● What this task involves
Wherever the string "thumb" appears in the entries below, return the line that holds it.
BEGIN Records for this exercise
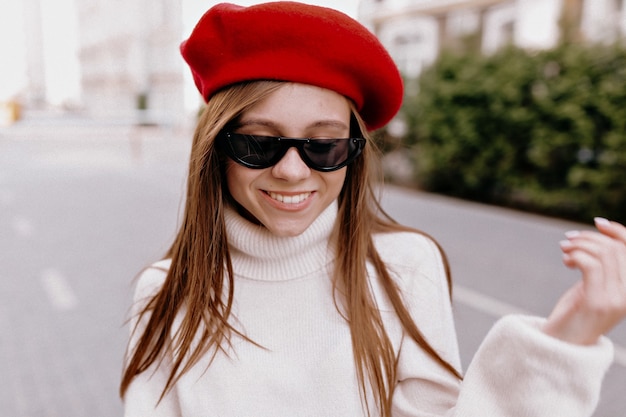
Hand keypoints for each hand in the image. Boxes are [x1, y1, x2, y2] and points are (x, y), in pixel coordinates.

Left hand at [542, 218, 625, 344]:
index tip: (597, 223)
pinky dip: (575, 256)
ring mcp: (615, 300)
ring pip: (603, 254)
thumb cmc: (575, 314)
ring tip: (564, 251)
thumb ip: (601, 267)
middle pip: (615, 249)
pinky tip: (566, 261)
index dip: (618, 231)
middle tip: (567, 241)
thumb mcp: (592, 286)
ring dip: (579, 245)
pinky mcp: (597, 302)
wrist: (561, 345)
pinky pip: (590, 265)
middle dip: (589, 238)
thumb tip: (596, 236)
END Records for this exercise
● Response to this task
thumb cmc: (575, 314)
thumb ip: (601, 267)
thumb mcp: (592, 286)
thumb tip: (596, 236)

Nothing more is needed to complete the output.